[Question] Parameter count of ML systems through time?

JsevillamolApr 19, 2021, 12:54 PM

31 points

Pablo Villalobos and I have been working to compile a rough dataset of parameter counts for some notable ML systems through history.

This is hardly the most important metric about the systems (other interesting metrics we would like to understand better are training and inference compute , and dataset size), but it is nonetheless an important one and particularly easy to estimate.

So far we have compiled what it is (to our knowledge) the biggest dataset so far of parameter counts, with over a 100 entries.

But we could use some help to advance the project:

Is there any previous relevant work? We are aware of the AI and compute post by OpenAI, and there are some papers with some small tables of parameter counts.
If you want to contribute with an entry, please do! The key information for an entry is a reference (citation and link), domain (language, vision, games, etc), main task the system was designed to solve, parameter count (explained with references so its easy to double check), and date of publication. The criteria for inclusion is not very well defined at this stage in the process; we have been focusing on notable papers (>1000 citations), significant SOTA improvements (>10% improvement on a metric over previous system) and historical relevance (subjective). We mostly have ML/DL/RL papers, and some statistical learning papers. To submit an entry either leave an answer here, send me a PM, email jaimesevillamolina at gmail dot com or leave a comment in the spreadsheet.
If you’d be interested in joining the project, shoot me an email. The main commitment is to spend 1h per week curating dataset entries. Our current goal is compiling parameter counts of one system per year between 2000 and 2020 and per main domain. If you can compute the number of parameters of a CNN from its architecture you are qualified. I expect participating will be most useful to people who would enjoy having an excuse to skim through old AI papers.

Thank you to Girish Sastry and Max Daniel for help and discussion so far!

JsevillamolApr 19, 2021, 12:54 PM

31 points

4 comments1 min readLW link

philip_b Apr 19, 2021, 3:43 PM
6 points

Since you wrote about OpenAI’s “AI and compute”, you should take a look at https://www.lesswrong.com/posts/wfpdejMWog4vEDLDg/ai-and-compute-trend-isn-t-predictive-of-what-is-happeningfor.

gwern Apr 19, 2021, 2:07 PM
17 points

You should probably also be tracking kind of parameter. I see you have Switch and Gshard in there, but, as you can see in how they are visibly outliers, MoEs (and embeddings) use much weaker ‘parameters’, as it were, than dense models like GPT-3 or Turing-NLG. Plotting by FLOPS would help correct for this—perhaps we need graphs like training-FLOPS per parameter? That would also help correct for comparisons across methods, like to older architectures such as SVMs. (Unfortunately, this still obscures that the key thing about Transformers is better scaling laws than RNNs or n-grams etc, where the high FLOPS-per-parameter translates into better curves...)
- Jsevillamol Apr 19, 2021, 3:22 PM
  3 points
  Parent
  
  Thank you for the feedback, I think what you say makes sense.
  I’d be interested in seeing whether we can pin down exactly in what sense are Switch parameters “weaker”. Is it because of the lower precision? Model sparsity (is Switch sparse on parameters or just sparsely activated?)?
  What do you think, what typology of parameters would make sense / be useful to include?
  - gwern Apr 19, 2021, 4:36 PM
    7 points
    Parent
    
    It’s not the numerical precision but the model architecture being sparse such that you only active a few experts at runtime, and only a small fraction of the model runs for each input. It may be 1.3t parameters or whatever, but then at runtime, only, I dunno, 20b parameters actually compute anything. This cheapness of forward passes/inferencing is the big selling point of MoE for training and deployment: that you don’t actually ever run 1.3t parameters. But it’s hard for parameters which don’t run to contribute anything to the final result, whereas in GPT-3, pretty much all of those 175b parameters can participate in each input. It’s much clearer if you think about comparing them in terms of FLOPS at runtime, rather than static parameter counts.
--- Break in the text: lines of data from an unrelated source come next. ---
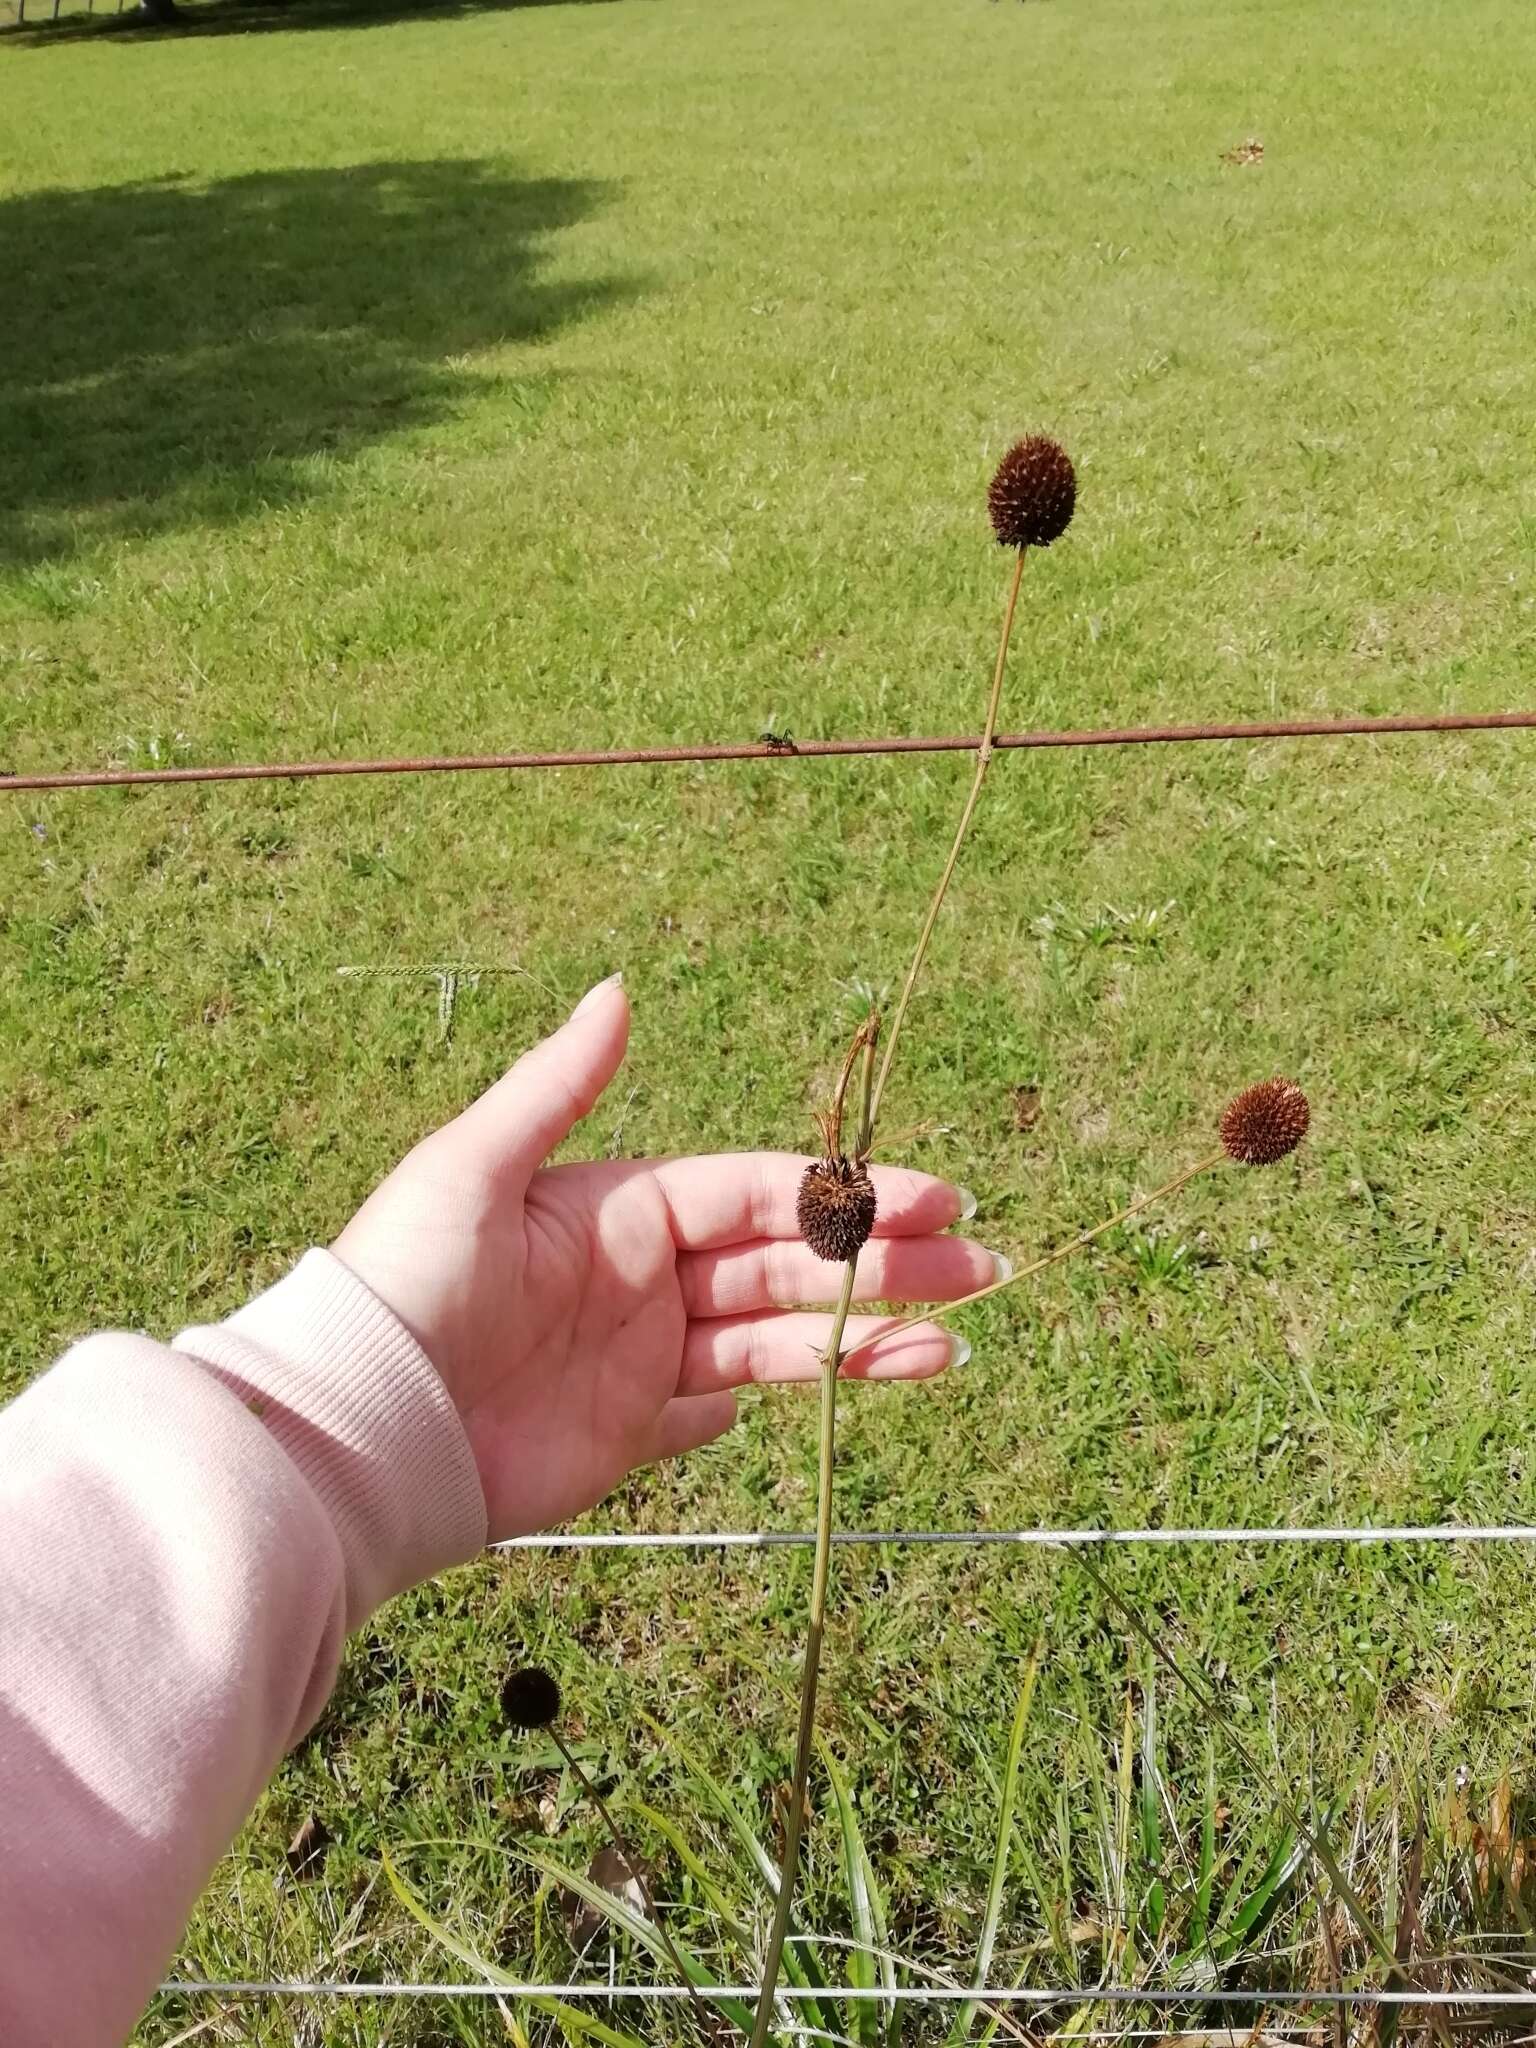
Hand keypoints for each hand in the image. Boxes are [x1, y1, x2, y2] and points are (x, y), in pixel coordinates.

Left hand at [333, 976, 996, 1540]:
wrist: (364, 1426)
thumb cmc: (407, 1280)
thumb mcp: (477, 1167)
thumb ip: (559, 1086)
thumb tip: (619, 987)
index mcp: (622, 1206)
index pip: (757, 1193)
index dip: (844, 1196)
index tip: (934, 1199)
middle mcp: (647, 1275)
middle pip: (788, 1264)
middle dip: (885, 1263)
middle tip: (983, 1269)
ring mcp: (647, 1356)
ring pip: (782, 1340)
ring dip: (869, 1334)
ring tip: (958, 1341)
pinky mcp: (637, 1431)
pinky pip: (735, 1409)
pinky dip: (806, 1397)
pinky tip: (875, 1380)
GShard/Switch is just doing a lot less.
    
    (I also think that the scaling curves and comparisons hint at Switch learning qualitatively worse things, and the modularity encouraging more redundancy and memorization-heavy approaches, which impedes any deeper abstractions or meta-learning-like capabilities that a deep dense model might learn. But this point is much more speculative, and not necessarily something that, say, translation researchers would care too much about.)
    
    This point about runtime also holds for those chonky embeddings people sometimes bring up as examples of ‘models with billions of parameters’: sure, you may have a text or category embedding which has billions of ‘parameters’, but for any specific input, only a handful of those parameters actually do anything.